Your goal ▸
Only the words of the entries are wanted, repeated exactly and without images.

*** Opening of Supplied data ***

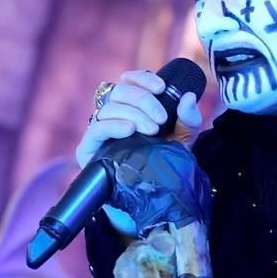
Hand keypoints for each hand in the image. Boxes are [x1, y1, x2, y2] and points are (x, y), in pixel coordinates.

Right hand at [75, 69, 203, 167]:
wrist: (151, 198)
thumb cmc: (164, 164)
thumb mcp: (183, 140)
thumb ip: (188, 119)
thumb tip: (188, 97)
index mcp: (132, 107)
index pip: (129, 81)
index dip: (142, 79)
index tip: (161, 88)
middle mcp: (113, 114)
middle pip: (120, 91)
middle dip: (143, 101)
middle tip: (161, 119)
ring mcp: (99, 130)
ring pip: (109, 107)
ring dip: (134, 114)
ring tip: (152, 130)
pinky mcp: (88, 148)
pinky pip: (97, 128)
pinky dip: (114, 124)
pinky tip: (130, 129)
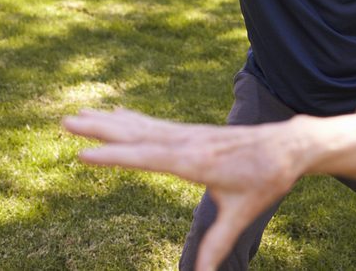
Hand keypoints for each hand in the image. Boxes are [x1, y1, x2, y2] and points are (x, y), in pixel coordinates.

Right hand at [63, 108, 355, 270]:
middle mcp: (189, 143)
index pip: (150, 158)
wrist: (289, 144)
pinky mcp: (193, 133)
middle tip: (66, 121)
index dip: (117, 156)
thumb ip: (219, 244)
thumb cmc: (267, 178)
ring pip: (143, 126)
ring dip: (109, 120)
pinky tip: (116, 113)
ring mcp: (190, 134)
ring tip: (77, 113)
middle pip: (138, 135)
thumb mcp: (243, 213)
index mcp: (197, 162)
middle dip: (101, 130)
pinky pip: (156, 124)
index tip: (84, 153)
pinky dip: (133, 119)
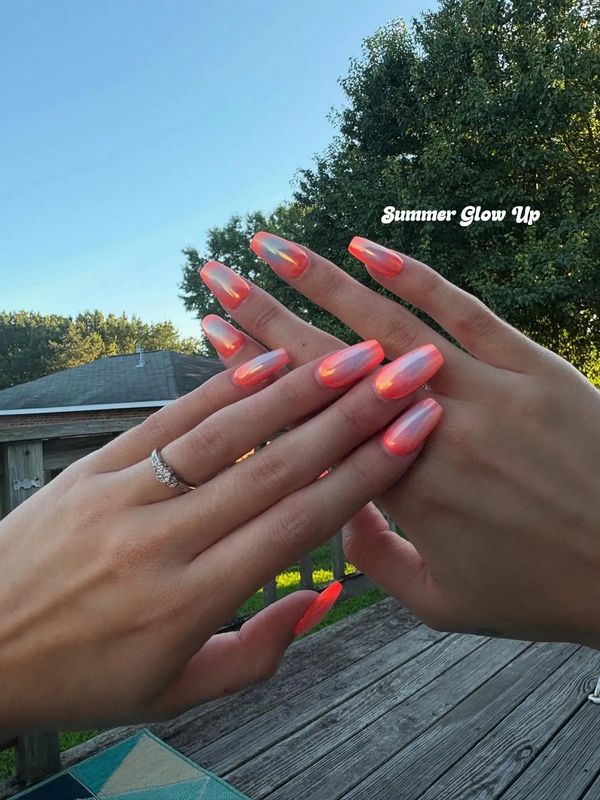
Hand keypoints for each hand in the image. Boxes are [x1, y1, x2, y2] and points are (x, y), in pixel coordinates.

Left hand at [0, 339, 441, 731]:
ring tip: (355, 354)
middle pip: (275, 468)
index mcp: (192, 602)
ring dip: (297, 389)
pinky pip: (167, 420)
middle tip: (406, 372)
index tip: (412, 435)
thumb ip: (257, 652)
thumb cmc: (82, 676)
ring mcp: (126, 496)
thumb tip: (319, 598)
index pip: (297, 526)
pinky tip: (265, 358)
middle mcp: (165, 541)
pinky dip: (221, 387)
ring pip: (227, 433)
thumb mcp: (175, 693)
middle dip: (351, 416)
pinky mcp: (94, 468)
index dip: (362, 477)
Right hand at [200, 233, 599, 646]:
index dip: (254, 374)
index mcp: (403, 490)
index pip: (310, 419)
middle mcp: (431, 431)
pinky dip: (415, 276)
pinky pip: (464, 310)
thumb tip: (328, 509)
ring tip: (271, 246)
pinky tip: (370, 248)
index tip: (212, 333)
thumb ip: (371, 558)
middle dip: (265, 313)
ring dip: (323, 280)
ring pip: (388, 323)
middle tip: (216, 275)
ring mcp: (485, 391)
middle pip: (331, 360)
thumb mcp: (441, 604)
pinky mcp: (532, 366)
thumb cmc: (539, 593)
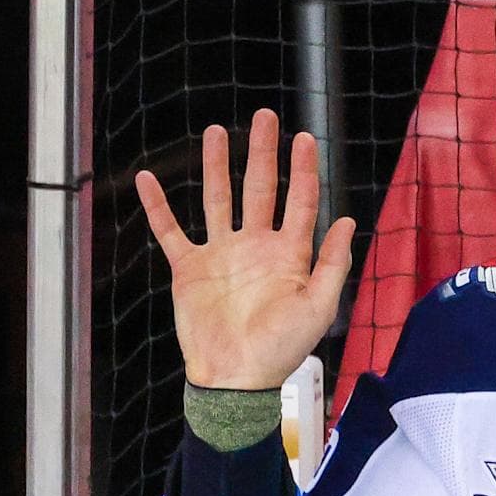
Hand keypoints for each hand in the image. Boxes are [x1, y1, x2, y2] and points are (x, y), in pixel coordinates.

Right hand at [136, 108, 355, 390]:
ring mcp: (221, 254)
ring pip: (217, 199)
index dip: (304, 170)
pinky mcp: (189, 268)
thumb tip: (347, 219)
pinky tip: (148, 179)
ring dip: (216, 167)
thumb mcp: (319, 307)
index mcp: (289, 254)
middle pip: (260, 189)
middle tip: (264, 118)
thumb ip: (333, 263)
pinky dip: (157, 206)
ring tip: (217, 132)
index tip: (304, 138)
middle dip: (262, 154)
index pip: (300, 201)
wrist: (236, 377)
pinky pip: (170, 230)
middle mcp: (255, 247)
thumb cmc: (281, 348)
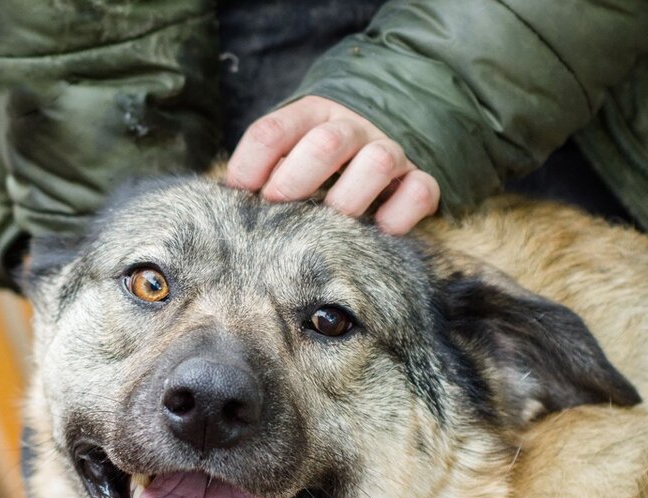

*** Close of Supplied data ***

Result below ▸
Hand keypoints for each hand in the image. Boxes are [x1, y1, x2, y2] and points are (x, y), in pixel coordinates.

Right hand at [75, 69, 203, 167]:
wrist: (151, 198)
thumb cmc: (164, 164)
thumb mcp: (183, 140)
thumb ip: (188, 119)
thumb tip: (188, 97)
index mcp: (132, 107)
index pip: (129, 81)
index dip: (142, 79)
index tip: (161, 88)
middle mcp: (113, 114)
middle pip: (120, 91)
middle dip: (143, 101)
middle tip: (161, 119)
ring mcp: (99, 130)
ring pip: (109, 107)
ring dip: (134, 114)
ring tip: (152, 130)
pinky mcp: (88, 148)
pinky pip: (97, 128)
pinky dip: (114, 124)
pinky tip: (130, 129)
Hand keypoints for each hand in the image. Boxes are [x1, y1, x2, y2] and points are (x, y), in pixel coordinates.

Right hand at [63, 108, 355, 270]:
middle mcp: (189, 143)
index pip: (150, 158)
wrist: (289, 144)
pinky mcp: (193, 133)
middle tip: (66, 121)
index dip: (117, 156)
thumb ip: (219, 244)
thumb cmc: (267, 178)
ring pip: (143, 126)
ring dip: (109, 120)
pinky tip: (116, 113)
ring mcp: (190, 134)
ring tip: (77, 113)
middle pip: (138, 135)
thumb mcp: (243, 213)
index mcp: (197, 162)
middle dip: (101, 130)
pinky pip: (156, 124)
index tip: (84, 153)
pinky dip: (133, 119)
Hand keypoints for each hand in the image. Boxes are [x1, y1, x2, y2] and points are (x, y), in pixel coordinates.

Left hand at [0, 339, 441, 731]:
ring tip: (355, 354)
middle pip: (275, 468)
index mcp: (192, 602)
ring dip: (297, 389)
pinky pip: (167, 420)
middle tip: (406, 372)
index tip: (412, 435)
thumb ip: (257, 652)
thumb cmc: (82, 676)
ring mcp: (126, 496)
thumb tip: (319, 598)
index pip: (297, 526)
pinky tip: (265, 358)
middle mcp: (165, 541)
pinky dip: (221, 387)
ring pip: (227, 433)
thumb mcp: (175, 693)
middle dip: (351, 416)
pinky mcp: (94, 468)
index dip: (362, 477)
Right hand at [200, 233, 599, 646]:
index dip: (254, 374)
index mcp: (403, 490)
index pip: (310, 419)
middle mcp: (431, 431)
pinky dip: (415, 276)
pinky pip: (464, 310)
thumb tip: (328, 509)
ring tip: (271, 246)
pinky tip: (370, 248)
index tip: (212, 333)
thumb ip: (371, 558)
middle dip: (265, 313)
ring dip: (323, 280)
ring pip: (388, 323)
middle tip: (216, 275)
ring mcp: (485, 391)
middle pip: (331, 360)
thumb mcp: (441, 604)
pinky mcp: (532, 366)
thumb cmc: (539, 593)
Hand keypoints for each hand in the image. Boxes are [x1, y1, x2, y2] and points are (x, y), in pixel coordinates.

Right hand at [136, 108, 355, 390]:
ring mcp: (221, 254)
ring pip: (217, 199)
index dip: (304, 170)
pinky mcp: (189, 268)
thumb tip: (347, 219)
pinky tip: (148, 179)
ring dip: (216, 167)
thumb mcp: (319, 307)
index mcp: (289, 254)
middle pip: (260, 189)
middle tip: (264, 118)
thumb ip: (333, 263)
pinky dip: (157, 206)
ring tip: (217, 132)
index tip: (304, 138)
middle dip: (262, 154)
index pip: (300, 201)
wrist: (236, 377)
pinky pip: (170, 230)
middle mcp: (255, 247)
thumb cmc: (281, 348)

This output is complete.